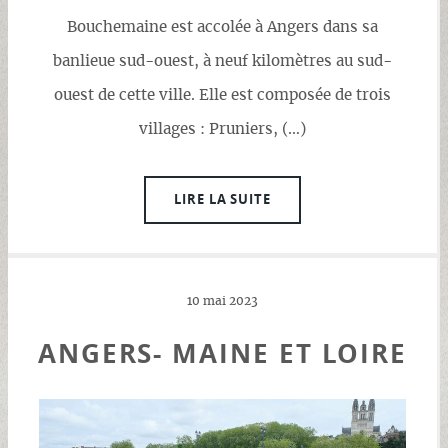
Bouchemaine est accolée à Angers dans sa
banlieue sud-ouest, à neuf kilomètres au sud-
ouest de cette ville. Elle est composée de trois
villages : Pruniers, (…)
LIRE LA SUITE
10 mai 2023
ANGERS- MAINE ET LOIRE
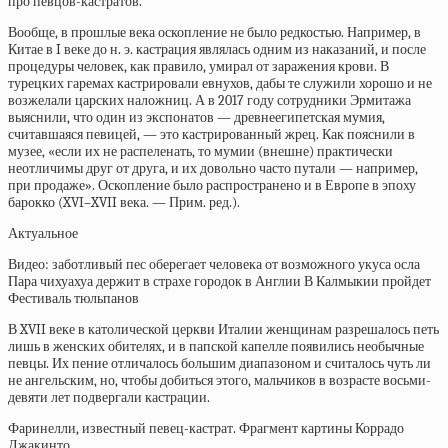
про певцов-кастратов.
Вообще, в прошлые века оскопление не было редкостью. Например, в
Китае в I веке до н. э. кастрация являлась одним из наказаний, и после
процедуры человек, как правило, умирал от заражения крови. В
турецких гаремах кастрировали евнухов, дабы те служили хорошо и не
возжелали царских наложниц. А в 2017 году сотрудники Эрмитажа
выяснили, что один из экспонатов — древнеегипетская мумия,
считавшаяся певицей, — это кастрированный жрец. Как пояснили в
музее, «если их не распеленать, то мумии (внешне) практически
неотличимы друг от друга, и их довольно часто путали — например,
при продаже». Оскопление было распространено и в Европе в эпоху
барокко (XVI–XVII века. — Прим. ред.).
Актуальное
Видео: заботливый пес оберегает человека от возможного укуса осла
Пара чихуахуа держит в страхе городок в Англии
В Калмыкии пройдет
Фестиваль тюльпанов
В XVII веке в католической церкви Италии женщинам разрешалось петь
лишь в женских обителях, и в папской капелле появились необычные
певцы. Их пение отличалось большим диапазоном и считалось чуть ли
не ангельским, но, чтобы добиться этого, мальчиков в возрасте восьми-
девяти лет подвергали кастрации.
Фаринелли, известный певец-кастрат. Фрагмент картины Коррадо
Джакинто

◇ ◇ ◇ ◇

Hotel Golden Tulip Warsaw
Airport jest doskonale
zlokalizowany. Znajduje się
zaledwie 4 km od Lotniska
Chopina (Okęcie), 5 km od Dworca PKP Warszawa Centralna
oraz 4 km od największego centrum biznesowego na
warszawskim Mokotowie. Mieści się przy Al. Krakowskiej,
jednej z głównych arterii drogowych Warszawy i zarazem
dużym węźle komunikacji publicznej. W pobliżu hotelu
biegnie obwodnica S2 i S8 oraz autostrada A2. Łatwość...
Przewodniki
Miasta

◇ ◇ ◇ ◇

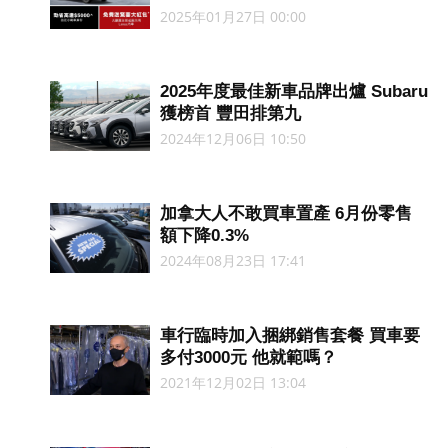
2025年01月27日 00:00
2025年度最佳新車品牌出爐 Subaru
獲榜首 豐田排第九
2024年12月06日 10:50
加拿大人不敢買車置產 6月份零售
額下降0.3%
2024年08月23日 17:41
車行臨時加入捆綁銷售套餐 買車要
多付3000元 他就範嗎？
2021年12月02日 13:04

◇ ◇ ◇ ◇

JOB —
Starting at the line above that holds "Bouchemaine est accolée à Angers dans sa", repeat every line exactly down to and including the line that holds "Китае в I веке", then stop. Do not carry over any pictures.

RESPONSE TO THIS EXERCISE —
Bouchemaine est accolée à Angers dans sa
banlieue sud-ouest, à neuf kilomètres au sud-
ouest de cette ville. Elle est composée de trois
villages : Pruniers, (…)
LIRE LA SUITE
10 mai 2023
ANGERS- MAINE ET LOIRE
про певцов-кастратов.
Вообще, в прошлые века оскопление не было редкостью. Например, в
Китае в I веке до н. э. кастрация являлась одним из наказаний, и после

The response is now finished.